▶ _Exercise instructions_
Provide only the number of lines below in which the string "beauty" occurs.

Exercise inputs START

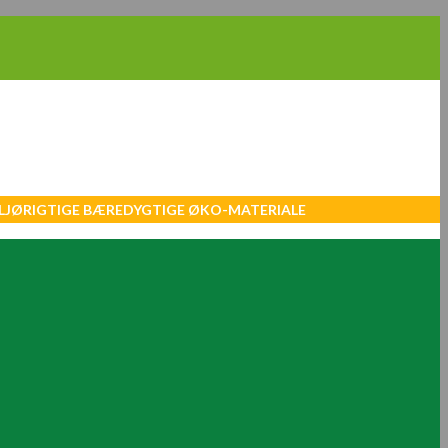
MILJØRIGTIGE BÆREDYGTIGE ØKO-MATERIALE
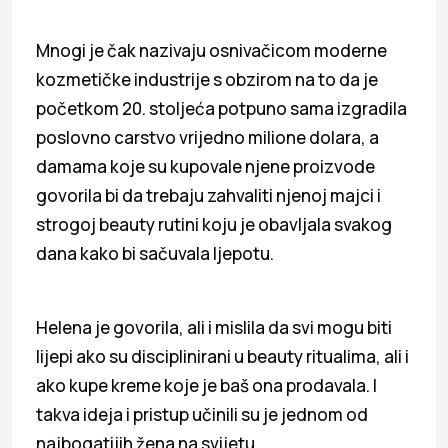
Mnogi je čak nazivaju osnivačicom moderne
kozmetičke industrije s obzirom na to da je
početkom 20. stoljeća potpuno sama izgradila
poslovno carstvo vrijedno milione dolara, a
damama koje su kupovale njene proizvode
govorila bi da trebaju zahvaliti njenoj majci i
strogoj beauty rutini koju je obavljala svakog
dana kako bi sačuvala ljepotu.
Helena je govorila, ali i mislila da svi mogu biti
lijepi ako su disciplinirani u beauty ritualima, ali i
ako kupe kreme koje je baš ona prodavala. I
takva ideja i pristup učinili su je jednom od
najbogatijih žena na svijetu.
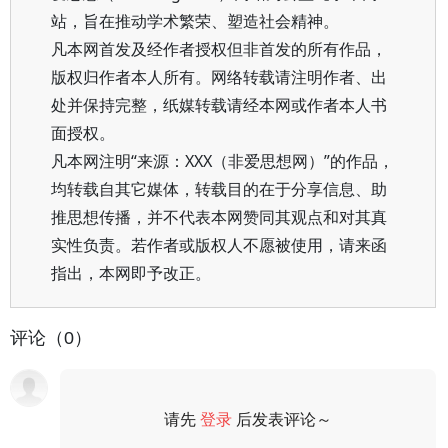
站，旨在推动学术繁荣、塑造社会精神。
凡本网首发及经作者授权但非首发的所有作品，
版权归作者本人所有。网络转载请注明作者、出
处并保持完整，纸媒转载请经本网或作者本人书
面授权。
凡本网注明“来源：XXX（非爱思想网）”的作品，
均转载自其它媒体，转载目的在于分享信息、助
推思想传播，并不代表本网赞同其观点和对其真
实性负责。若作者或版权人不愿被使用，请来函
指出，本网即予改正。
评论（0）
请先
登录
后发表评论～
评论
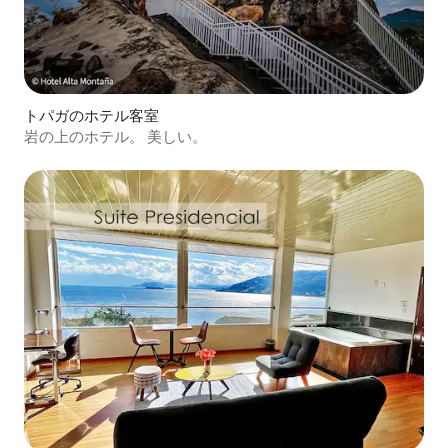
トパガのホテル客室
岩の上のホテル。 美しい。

Exercise inputs END
Exercise inputs START

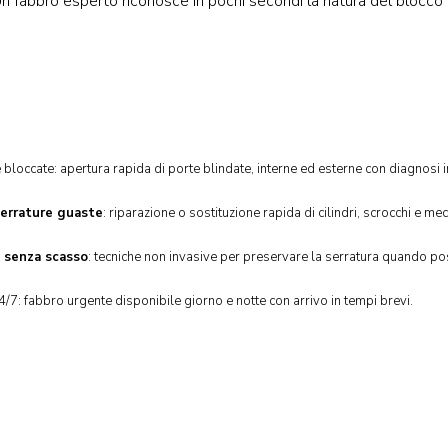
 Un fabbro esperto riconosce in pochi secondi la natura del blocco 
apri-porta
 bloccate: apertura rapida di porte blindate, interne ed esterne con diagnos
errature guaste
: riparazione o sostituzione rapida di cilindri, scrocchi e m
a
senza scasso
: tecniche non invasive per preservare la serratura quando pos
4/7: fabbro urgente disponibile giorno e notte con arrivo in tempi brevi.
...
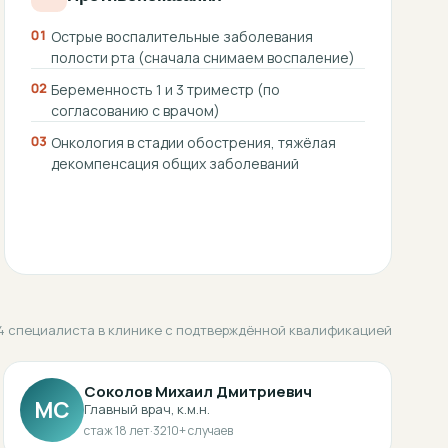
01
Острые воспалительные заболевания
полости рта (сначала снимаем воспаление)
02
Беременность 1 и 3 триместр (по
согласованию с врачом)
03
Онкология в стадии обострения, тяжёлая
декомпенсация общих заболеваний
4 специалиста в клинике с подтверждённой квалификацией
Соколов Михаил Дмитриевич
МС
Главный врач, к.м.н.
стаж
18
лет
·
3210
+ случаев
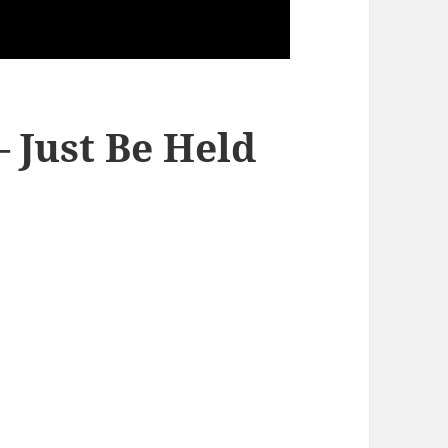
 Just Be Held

Exercise inputs END

▶ _Result of this task_
2